If you have to store files (BLOB) in MS SQL Server database, you might consider using FILESTREAM (started from MS SQL Server 2008). This is essentially enabling FILESTREAM attribute of varbinary (max) type column. Some other setups are necessary prior to that.
FILESTREAM combines MS SQL Server with NTFS file system. Database is good at reading/writing/processing small pieces (rows and columns) of information scattered around in the database files while file system is good at reading/writing files as a whole. File system start performing better when the files are larger than 1 MB.
By combining the two you can get the best of the both worlds, like getting past the low max size limit of database BLOB and use max NTFS size, good streaming performance of file system, integration with structured data (transactional consistency), better fragmentation management, manageability (backups etc can be done together) etc.
However if you are doing frequent small updates FILESTREAM performs poor. This is because here it has to work more – guarantee transactional consistency as well write to file system that essentially creates/writes a new copy and delete the old one. It also takes more time to take backup.
FILESTREAM data can be accessed in two ways: standard Transact-SQL and by using Win32 APIs. If you want the best performance of File System you need to use Win32 APIs. There are provisions for the Win32 APIs to work within the context of database transaction.

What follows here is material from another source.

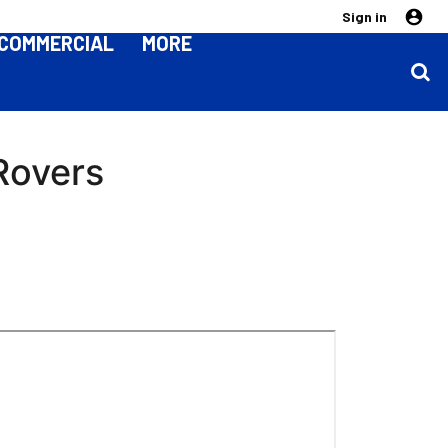
Sign in
COMMERCIAL
MORE
 Rovers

FILESTREAM BLOBS use file system cache and does not use database buffer pool. This improves query processing and overall database performance.
However do note that certain features like Transparent Data Encryption (TDE) are not supported with FILESTREAM.
To summarize, if you are to save files 1 MB or larger in database that will be read a lot with few small updates and that a middle tier is available where you can use Win32 APIs for accessing them then FILESTREAM is a good choice.